▶ **GOAL OF THE EXERCISE**:
Using the entries that follow, count the lines containing the word "discovery" and give that number by itself.

Collection entries
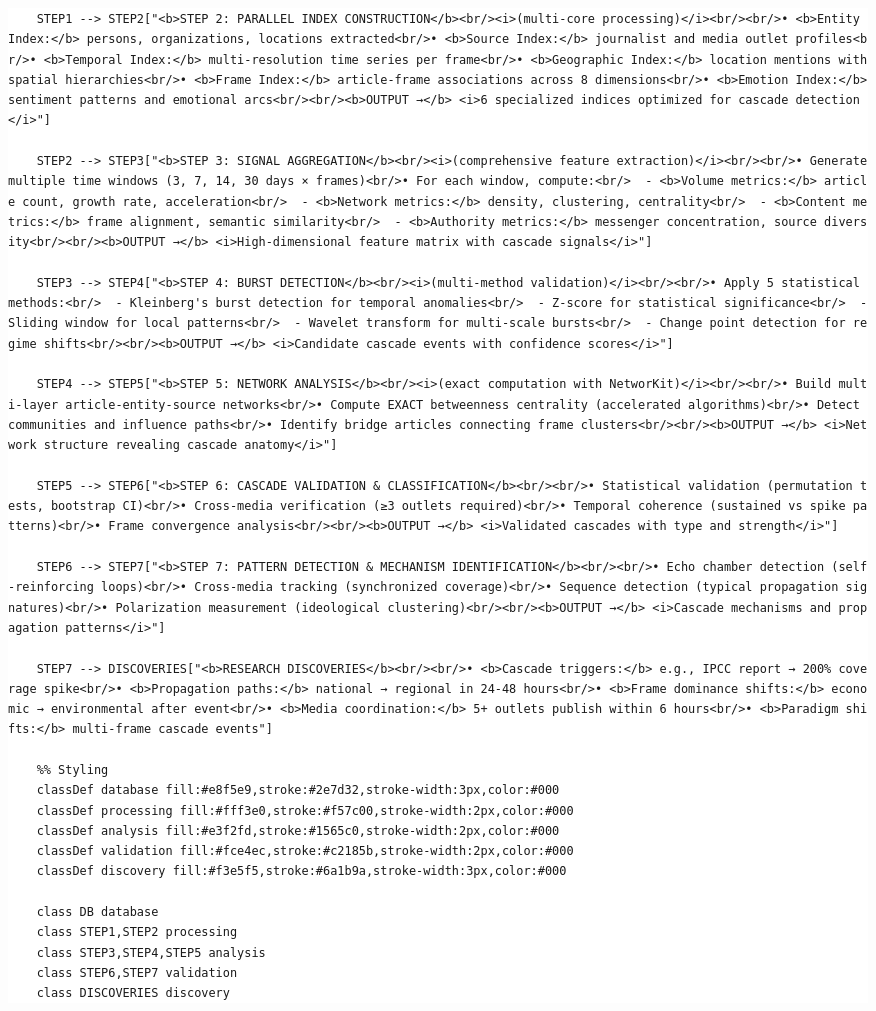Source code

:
 ```mermaid
    STEP1 --> STEP2["<b>STEP 2: PARALLEL INDEX CONSTRUCTION</b><br/><i>(multi-core processing)</i><br/><br/>• <b>Entity Index:</b> persons, organizations, locations extracted<br/>• <b>Source Index:</b> journalist and media outlet profiles<br/>• <b>Temporal Index:</b> multi-resolution time series per frame<br/>• <b>Geographic Index:</b> location mentions with spatial hierarchies<br/>• <b>Frame Index:</b> article-frame associations across 8 dimensions<br/>• <b>Emotion Index:</b> sentiment patterns and emotional arcs<br/><br/><b>OUTPUT →</b> <i>6 specialized indices optimized for cascade detection</i>"]
    
    STEP2 --> STEP3["<b>STEP 3: SIGNAL AGGREGATION</b><br/><i>(comprehensive feature extraction)</i><br/><br/>• Generate multiple time windows (3, 7, 14, 30 days × frames)<br/>• For each window, compute:<br/>  - <b>Volume metrics:</b> article count, growth rate, acceleration<br/>  - <b>Network metrics:</b> density, clustering, centrality<br/>  - <b>Content metrics:</b> frame alignment, semantic similarity<br/>  - <b>Authority metrics:</b> messenger concentration, source diversity<br/><br/><b>OUTPUT →</b> <i>High-dimensional feature matrix with cascade signals</i>"]
    
    STEP3 --> STEP4["<b>STEP 4: BURST DETECTION</b><br/><i>(multi-method validation)</i><br/><br/>• Apply 5 statistical methods:<br/>  - Kleinberg's burst detection for temporal anomalies<br/>  - Z-score for statistical significance<br/>  - Sliding window for local patterns<br/>  - Wavelet transform for multi-scale bursts<br/>  - Change point detection for regime shifts<br/><br/><b>OUTPUT →</b> <i>Candidate cascade events with confidence scores</i>"]
    
    STEP4 --> STEP5["<b>STEP 5: NETWORK ANALYSIS</b><br/><i>(exact computation with NetworKit)</i><br/><br/>• Build multi-layer article-entity-source networks<br/>• Compute EXACT betweenness centrality (accelerated algorithms)<br/>• Detect communities and influence paths<br/>• Identify bridge articles connecting frame clusters<br/><br/><b>OUTPUT →</b> <i>Network structure revealing cascade anatomy</i>"]
    
    STEP5 --> STEP6["<b>STEP 6: CASCADE VALIDATION & CLASSIFICATION</b><br/><br/>• Statistical validation (permutation tests, bootstrap CI)<br/>• Cross-media verification (≥3 outlets required)<br/>• Temporal coherence (sustained vs spike patterns)<br/>• Frame convergence analysis<br/><br/><b>OUTPUT →</b> <i>Validated cascades with type and strength</i>"]
    
    STEP6 --> STEP7["<b>STEP 7: PATTERN DETECTION & MECHANISM IDENTIFICATION</b><br/><br/>• Echo chamber detection (self-reinforcing loops)<br/>• Cross-media tracking (synchronized coverage)<br/>• Sequence detection (typical propagation signatures)<br/>• Polarization measurement (ideological clustering)<br/><br/><b>OUTPUT →</b> <i>Cascade mechanisms and propagation patterns</i>"]
    
    STEP7 --> DISCOVERIES["<b>RESEARCH DISCOVERIES</b><br/><br/>• <b>Cascade triggers:</b> e.g., IPCC report → 200% coverage spike<br/>• <b>Propagation paths:</b> national → regional in 24-48 hours<br/>• <b>Frame dominance shifts:</b> economic → environmental after event<br/>• <b>Media coordination:</b> 5+ outlets publish within 6 hours<br/>• <b>Paradigm shifts:</b> multi-frame cascade events"]
    
    %% Styling
    classDef database fill:#e8f5e9,stroke:#2e7d32,stroke-width:3px,color:#000
    classDef processing fill:#fff3e0,stroke:#f57c00,stroke-width:2px,color:#000
    classDef analysis fill:#e3f2fd,stroke:#1565c0,stroke-width:2px,color:#000
    classDef validation fill:#fce4ec,stroke:#c2185b,stroke-width:2px,color:#000
    classDef discovery fill:#f3e5f5,stroke:#6a1b9a,stroke-width:3px,color:#000
    
    class DB database
    class STEP1,STEP2 processing
    class STEP3,STEP4,STEP5 analysis
    class STEP6,STEP7 validation
    class DISCOVERIES discovery
```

▶ **RESPONSE TO THIS TASK**:
2